Sunday, August 29, 2010

Exmouth and Carnarvon

Ningaloo Lighthouse
Three nights in Exmouth gave us plenty of time to explore this small town and its surroundings. On one side, the Exmouth Gulf and the other, the Indian Ocean and the beginning of the Coral Coast including the Ningaloo Marine Park. Glimpses of blue water of the gulf to the north and to the south views of Cape Range National Park as we headed in a westerly direction towards North West Cape. The friendly natives here are emus, emus and more emus who wander everywhere, always in pairs, and are right at home with the the two legged visitors in their territory. They appear to be a smaller variety than their eastern cousins. I might be imagining that.

Towards North West Cape & Communications Base

Australia and the US established a communications base in 1967 and Exmouth was born. The facility is a radio relay station passing messages between Australian and US command centres and their respective submarines and surface ships in the Indian Ocean and the Western Pacific. The low frequency transmitters' central tower stands 387.6 metres high, weighs 800 tonnes and can withstand winds up to 500km per hour and is surrounded by 12 similar transmitters and its a very impressive sight. Today it is known as the Australian Naval Communication Station, Harold E. Holt, named in honour of the late Australian Prime Minister - and the US Navy continues its involvement.

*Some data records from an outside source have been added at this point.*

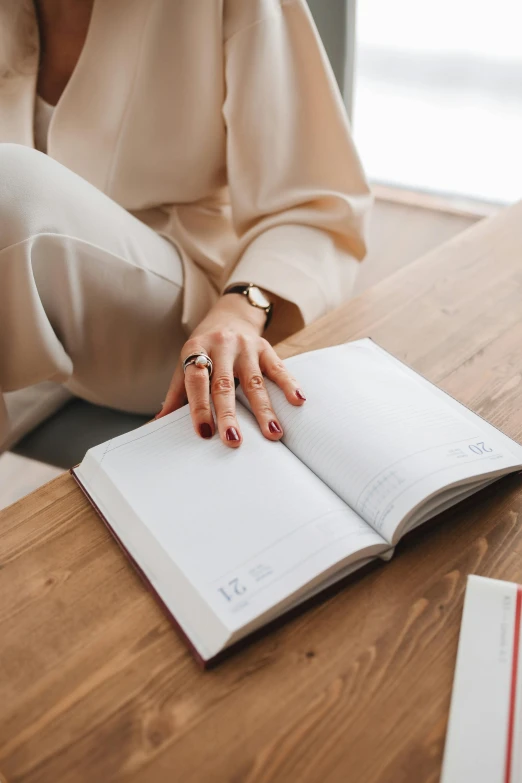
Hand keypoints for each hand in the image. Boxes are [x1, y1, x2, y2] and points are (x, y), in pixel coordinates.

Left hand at [156, 293, 305, 446]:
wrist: (229, 315)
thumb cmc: (203, 349)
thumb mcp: (184, 364)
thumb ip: (175, 395)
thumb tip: (157, 424)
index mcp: (196, 350)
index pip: (196, 381)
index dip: (199, 407)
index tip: (204, 432)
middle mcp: (221, 346)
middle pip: (224, 384)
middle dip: (229, 414)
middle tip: (234, 440)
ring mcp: (246, 346)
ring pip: (254, 382)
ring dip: (264, 410)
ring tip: (273, 433)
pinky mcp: (266, 348)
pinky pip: (278, 368)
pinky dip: (289, 384)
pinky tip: (298, 401)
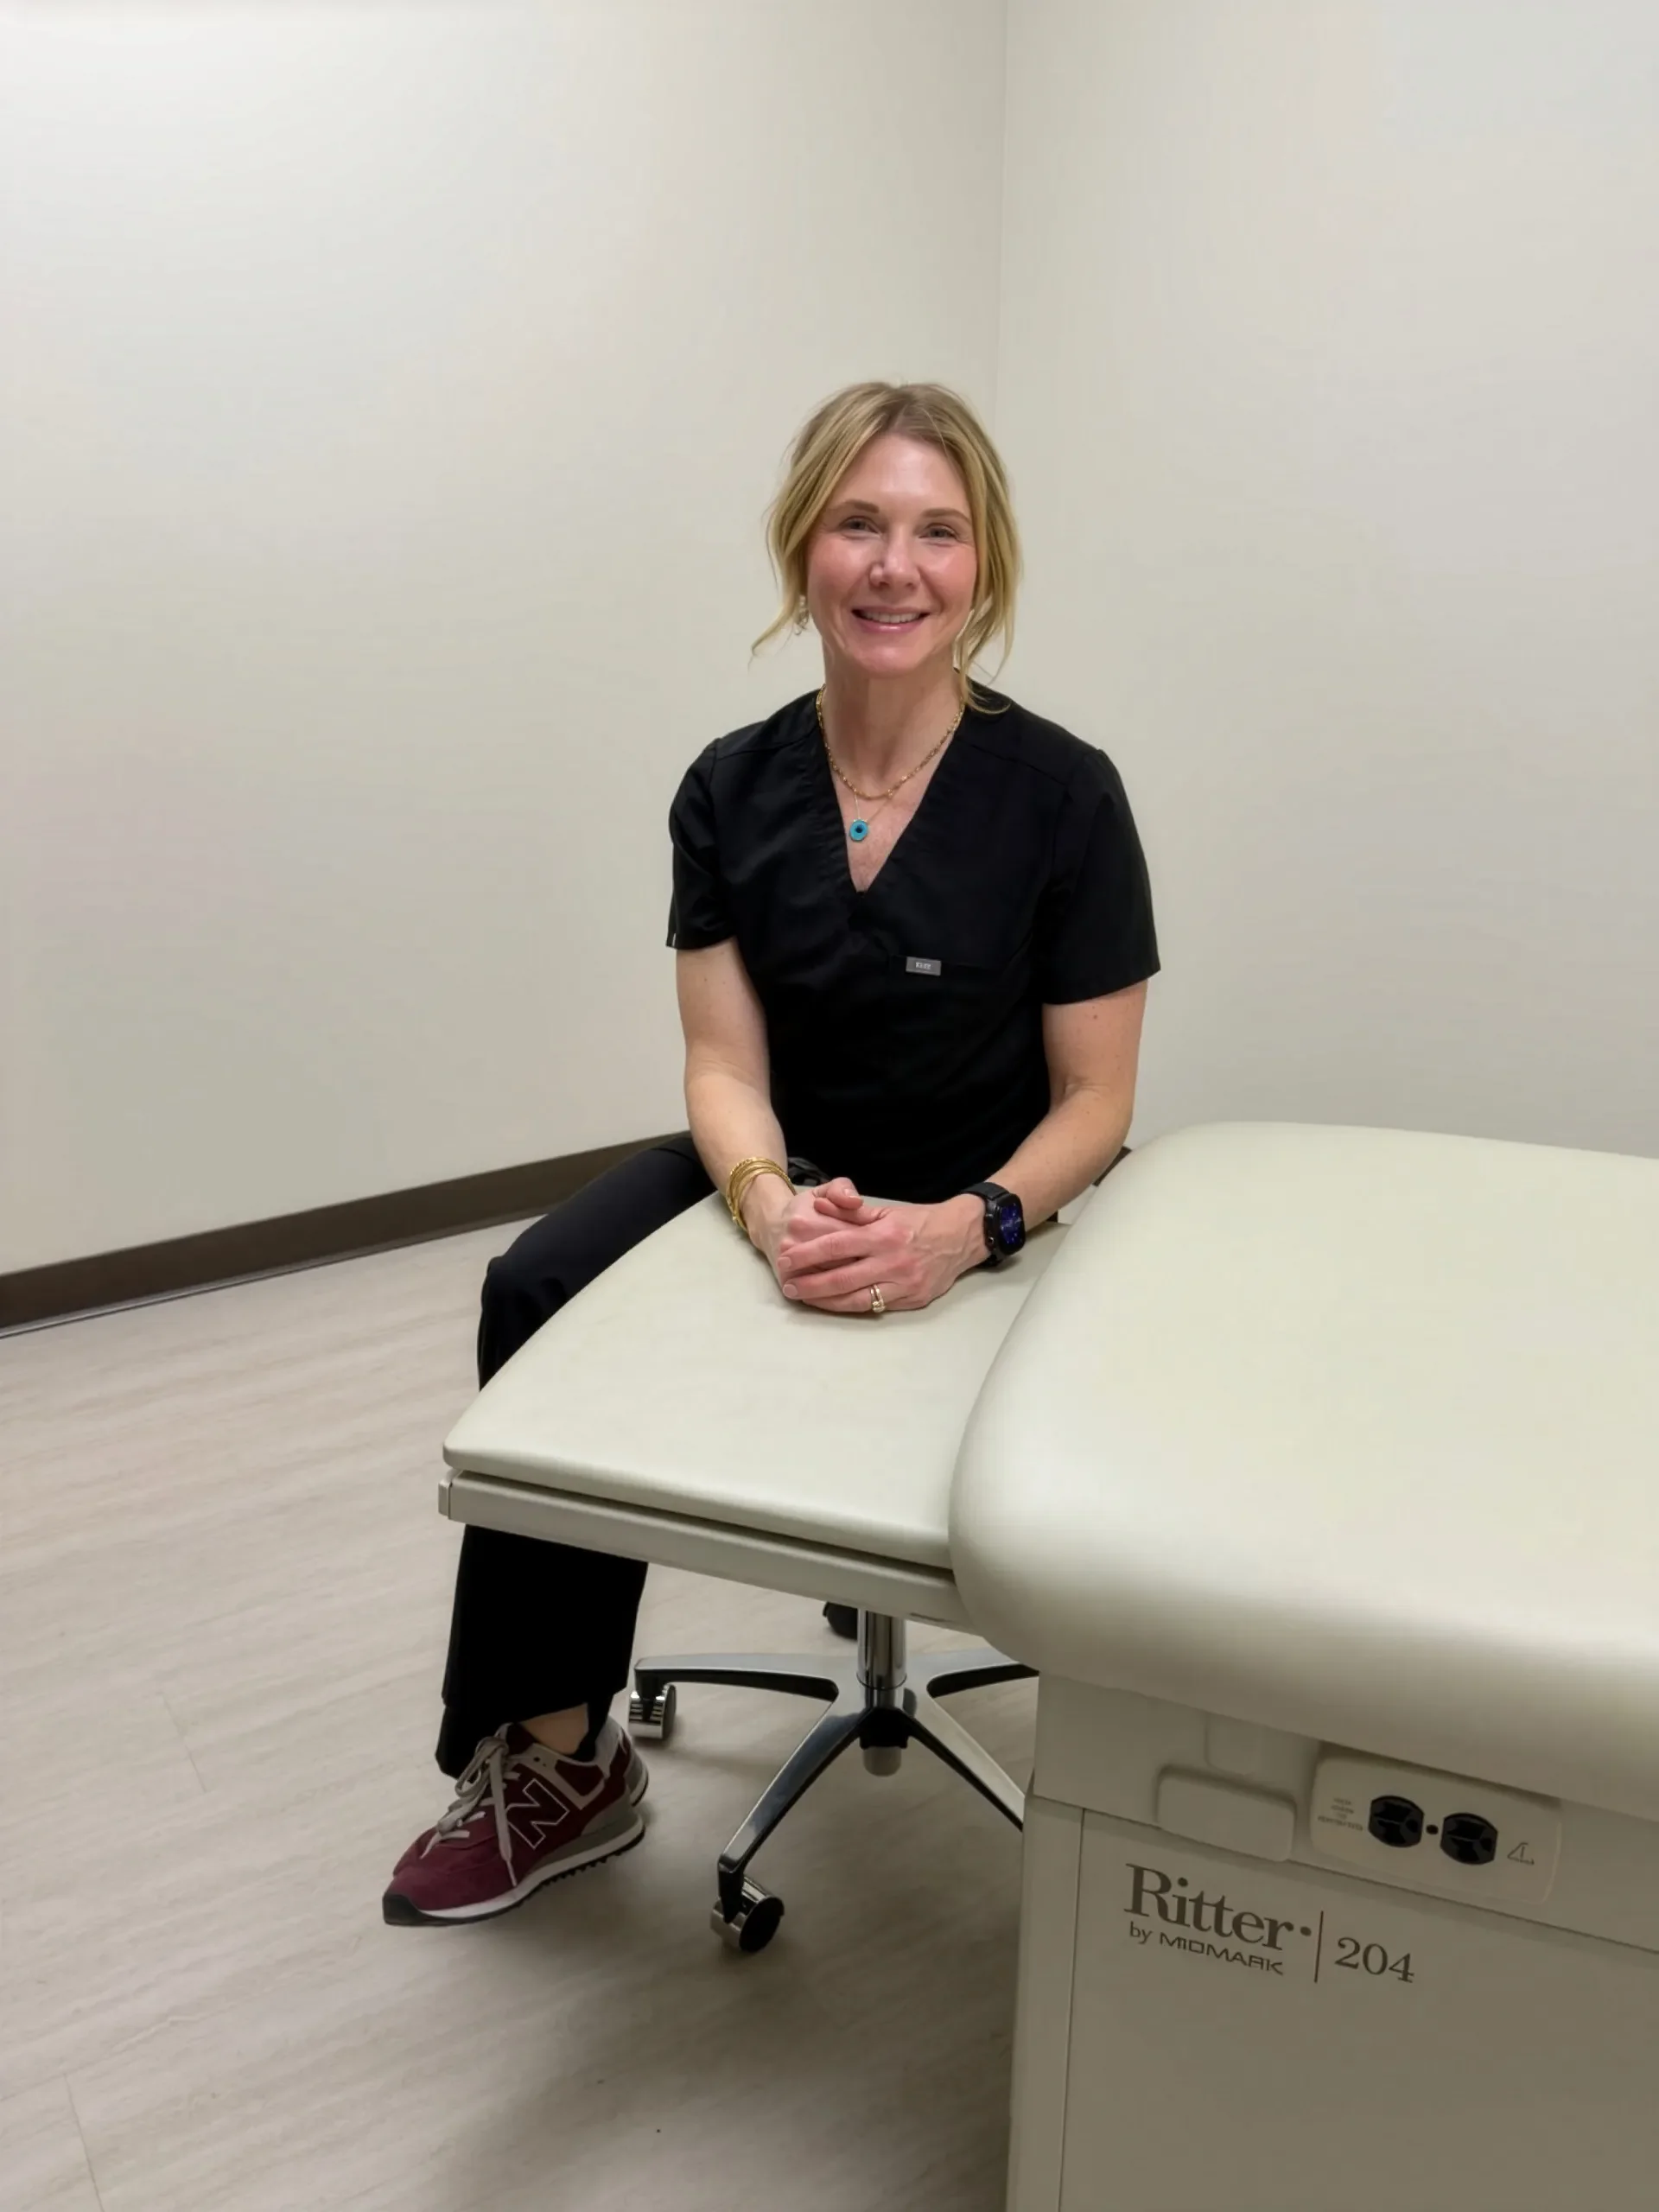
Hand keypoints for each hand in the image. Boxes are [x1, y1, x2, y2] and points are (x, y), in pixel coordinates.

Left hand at [760, 1177, 987, 1314]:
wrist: (962, 1237)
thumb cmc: (921, 1221)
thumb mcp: (887, 1211)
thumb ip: (852, 1212)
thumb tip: (819, 1206)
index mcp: (883, 1235)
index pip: (836, 1246)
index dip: (807, 1254)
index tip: (787, 1259)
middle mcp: (892, 1261)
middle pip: (841, 1277)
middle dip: (810, 1283)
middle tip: (787, 1285)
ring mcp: (903, 1284)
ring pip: (855, 1299)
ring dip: (825, 1300)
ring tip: (803, 1297)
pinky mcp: (912, 1300)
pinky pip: (874, 1306)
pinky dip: (850, 1306)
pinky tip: (832, 1304)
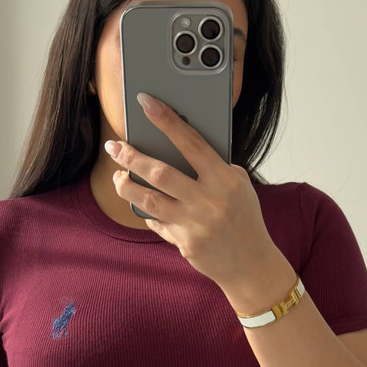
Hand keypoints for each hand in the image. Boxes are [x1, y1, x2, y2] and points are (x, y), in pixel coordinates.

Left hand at [107, 93, 285, 298]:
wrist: (251, 264)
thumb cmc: (245, 219)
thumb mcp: (240, 187)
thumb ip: (216, 169)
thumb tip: (181, 149)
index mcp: (224, 180)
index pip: (190, 142)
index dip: (166, 120)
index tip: (145, 102)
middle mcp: (208, 201)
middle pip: (159, 172)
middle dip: (131, 156)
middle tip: (114, 146)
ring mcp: (194, 224)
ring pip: (148, 199)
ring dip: (126, 185)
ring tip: (118, 176)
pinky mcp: (184, 243)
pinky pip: (157, 223)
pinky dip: (147, 213)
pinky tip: (141, 205)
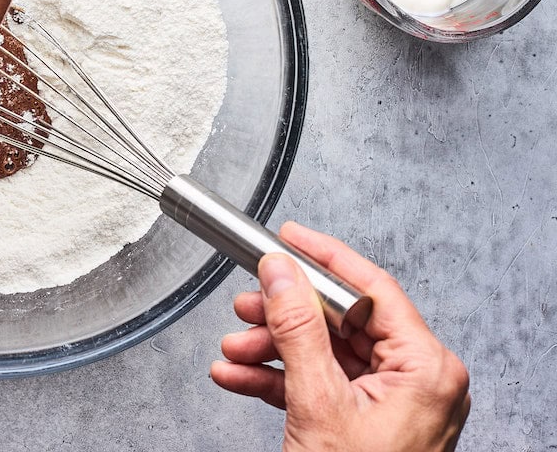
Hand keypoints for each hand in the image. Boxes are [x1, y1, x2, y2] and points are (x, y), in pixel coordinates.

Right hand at [210, 221, 468, 451]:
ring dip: (270, 350)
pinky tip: (238, 376)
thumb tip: (280, 271)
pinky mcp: (365, 422)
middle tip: (246, 305)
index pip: (372, 290)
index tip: (288, 238)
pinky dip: (276, 380)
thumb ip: (296, 328)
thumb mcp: (317, 402)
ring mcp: (391, 403)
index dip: (325, 259)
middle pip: (340, 322)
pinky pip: (317, 384)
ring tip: (233, 350)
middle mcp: (416, 381)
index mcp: (426, 368)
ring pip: (322, 353)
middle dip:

The coastline and beaches are just beautiful, with turquoise water and miles of white sand - my kind of place. You can swim with the Manta Rays and Whale Sharks who eat plankton, not people. There are also Black Tip Reef Sharks, White Tip and Grey Reef Sharks, and no doubt they are the people eating varieties so I figured it's best to avoid them. The Green, Loggerhead and Hawksbill turtles have rookeries along the coast and come under wildlife protection laws as they are threatened species. Vlamingh Head Lighthouse built in 1912 at the point of North West Cape wasn't built early enough to save the SS Mildura from the reef during a cyclone in 1907. The wreck is still clearly visible from Lighthouse Bay at the point. We drove up to see the second lighthouse called Ningaloo Lighthouse and had fabulous views of the surf beaches up and down the coast and we were also able to watch Humpback whales again.

Almost forgot to mention, Ade finally managed to throw a line in, but the fish must have seen him coming!

Fishing for Nothing

We detoured into Coral Bay on Tuesday on our way south to Carnarvon. Another magic place for swimming and snorkelling on the Ningaloo Reef and more white sandy beach - so hard to take. The coral viewing boats were all lined up loading passengers for an outing and I so wished I was going too.

174 kilometres on we once again went over the Tropic of Capricorn. Definitely no chance of showing off my suntan in Carnarvon with the temperatures much cooler and rain. Delightful town on the Gascoyne River and the heart of the salad bowl where 70% of Western Australia's fruit and vegetables are grown. We followed the Gascoyne Food Trail and stopped at plantations, (they are not called farms here) and bought fruit and veg from the growers. Not only are they cheap but so fresh. Bananas are the biggest crop and mangoes, strawberries, star fruit, melons, citrus, tomatoes, avocados, asparagus, beans, broccoli, cauliflower, corn, pumpkins, grapes, (just to name a few) etc. are grown, but no spuds!

Quobba Coastline

To top off our first day in Carnarvon, we had a feast of freshly caught seafood for lunch - magnifique!. We devoured blue swimmer crabs ($2 each) and king prawns (shrimp to my US readers) and Ade shucked his half dozen oysters, a new experience. The snapper was held over for dinner the next night and that was also delicious.

Point Quobba Blowhole

Day two we took a run north 70 kilometres along the coast this time to see the blowhole at Point Quobba. The rugged coastline and the sea rushing into shore and forcing the water up through the blowholes was spectacular as was the deafening noise.

Next destination is one of the worlds heritage listed areas, Shark Bay.